6. **Catalog / training data.** Any in-house licensed song catalog for LoRA fine-tuning, or strictly the public-domain model out of the box?

---

## Risks and mitigations

| Risk | Likelihood | Mitigation |
|---|---|---|
| MPS regression in a future PyTorch release breaks ACE-Step | medium | Pin torch version; keep CPU fallback path. |
| ACE-Step releases v2 with breaking API mid-build | medium | Wrap inference in a thin adapter; abstract model behind a single `Generator.generate()` interface. |
| Vendor PER claims (HeartMuLa, LeVo) overstated β†’ quality disappointment | medium | Run internal blind A/B on 20+ prompts before featuring a model in the UI. |
| Output watermark stripped by transcoding | low | Use AudioSeal which survives MP3; double-stamp with C2PA metadata. |
| Lyrics LLM hallucinates copyrighted hooks | medium | Run a similarity check against an embeddings index of known songs; flag for human review. |
| Training-data IP suit (Suno-style) | low for derivative usage | Use models with documented public-data training (ACE-Step's paper is reasonably transparent); avoid Tencent's non-commercial weights. |
| MPS OOM on long sequences | low (128 GB) | `PYTORCH_MPS_HIGH_WATERMARK_RATIO=0.0`; chunk generation; offload non-active LoRAs. |

---

## Why ACE-Step 1.5 XL is the foundation (not just a model pick)
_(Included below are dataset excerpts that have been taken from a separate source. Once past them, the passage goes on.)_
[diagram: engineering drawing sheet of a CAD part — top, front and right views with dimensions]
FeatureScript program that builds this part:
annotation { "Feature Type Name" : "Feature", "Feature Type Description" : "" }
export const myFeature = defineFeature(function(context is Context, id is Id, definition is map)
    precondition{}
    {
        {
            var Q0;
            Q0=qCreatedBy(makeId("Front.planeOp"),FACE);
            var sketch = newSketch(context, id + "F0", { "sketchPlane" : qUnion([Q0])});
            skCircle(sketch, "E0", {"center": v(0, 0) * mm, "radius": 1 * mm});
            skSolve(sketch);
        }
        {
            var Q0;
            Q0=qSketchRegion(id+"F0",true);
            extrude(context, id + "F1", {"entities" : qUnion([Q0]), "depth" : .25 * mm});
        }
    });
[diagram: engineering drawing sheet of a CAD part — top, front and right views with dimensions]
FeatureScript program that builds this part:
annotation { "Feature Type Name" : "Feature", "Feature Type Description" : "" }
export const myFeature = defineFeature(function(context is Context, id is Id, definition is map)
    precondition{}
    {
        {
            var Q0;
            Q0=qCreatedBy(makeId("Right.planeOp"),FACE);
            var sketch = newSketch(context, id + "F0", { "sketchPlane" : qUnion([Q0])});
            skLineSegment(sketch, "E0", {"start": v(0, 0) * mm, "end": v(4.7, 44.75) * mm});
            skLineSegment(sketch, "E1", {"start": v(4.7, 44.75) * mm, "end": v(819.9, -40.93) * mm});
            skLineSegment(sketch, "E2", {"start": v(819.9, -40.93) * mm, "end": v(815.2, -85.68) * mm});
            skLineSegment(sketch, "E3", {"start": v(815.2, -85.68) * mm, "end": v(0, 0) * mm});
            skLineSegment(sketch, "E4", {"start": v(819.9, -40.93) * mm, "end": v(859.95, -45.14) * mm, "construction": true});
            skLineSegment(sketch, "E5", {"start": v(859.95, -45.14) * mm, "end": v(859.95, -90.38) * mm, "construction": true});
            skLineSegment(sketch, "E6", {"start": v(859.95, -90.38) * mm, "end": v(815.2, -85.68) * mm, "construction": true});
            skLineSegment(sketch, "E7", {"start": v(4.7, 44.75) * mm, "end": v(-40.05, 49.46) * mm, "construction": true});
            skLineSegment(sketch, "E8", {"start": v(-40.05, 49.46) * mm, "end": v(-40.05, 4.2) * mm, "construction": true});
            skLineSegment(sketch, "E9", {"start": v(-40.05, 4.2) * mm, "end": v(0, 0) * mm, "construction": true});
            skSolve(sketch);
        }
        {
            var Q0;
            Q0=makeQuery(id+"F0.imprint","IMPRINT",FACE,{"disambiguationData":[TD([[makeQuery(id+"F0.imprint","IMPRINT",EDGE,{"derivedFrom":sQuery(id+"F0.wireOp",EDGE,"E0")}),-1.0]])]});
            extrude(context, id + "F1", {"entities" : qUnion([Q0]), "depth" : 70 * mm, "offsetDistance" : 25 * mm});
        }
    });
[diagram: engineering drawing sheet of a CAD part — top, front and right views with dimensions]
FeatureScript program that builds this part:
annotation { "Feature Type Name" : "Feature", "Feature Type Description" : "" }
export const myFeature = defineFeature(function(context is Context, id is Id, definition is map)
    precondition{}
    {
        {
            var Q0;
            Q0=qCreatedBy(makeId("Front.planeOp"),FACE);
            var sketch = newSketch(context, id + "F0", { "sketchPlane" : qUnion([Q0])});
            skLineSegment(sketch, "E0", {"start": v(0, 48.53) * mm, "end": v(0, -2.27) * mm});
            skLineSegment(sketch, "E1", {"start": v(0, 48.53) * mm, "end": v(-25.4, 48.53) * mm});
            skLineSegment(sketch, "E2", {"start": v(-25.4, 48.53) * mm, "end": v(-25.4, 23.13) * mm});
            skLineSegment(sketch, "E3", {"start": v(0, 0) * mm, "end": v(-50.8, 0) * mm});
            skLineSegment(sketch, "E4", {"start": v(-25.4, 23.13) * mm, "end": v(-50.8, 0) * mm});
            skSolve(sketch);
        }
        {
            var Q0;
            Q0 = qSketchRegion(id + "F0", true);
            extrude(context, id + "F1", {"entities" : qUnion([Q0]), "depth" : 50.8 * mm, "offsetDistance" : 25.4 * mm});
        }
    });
This is worth saying explicitly. Choosing the base model determines:

1. **Inference budget and unit economics** β€” ACE-Step is the only model where <2 s/song on A100 makes a paid tier economically obvious.
2. **Mac developer ergonomics** β€” first-class MPS means the user can iterate on the M5 Max for weeks without renting cloud GPU.
3. **License-clean output ownership** β€” MIT means users own their songs unambiguously.
4. **Future-proof on multilingual** β€” 50+ languages out of the box matters if the platform grows beyond an English audience.
5. **LoRA personalization is the differentiator** β€” fine-tuning support that works on MPS lets the user ship genre-specialist sub-models that Suno can't, because Suno's weights are locked.
6. **Production deployments exist** β€” AMD vendor-backed, `fspecii/ace-step-ui` running at scale, multiple SaaS already on the open weights. This is not betting on a research artifact.

The compound effect of those six is why ACE-Step is recommended as the platform foundation rather than just "the model to start with."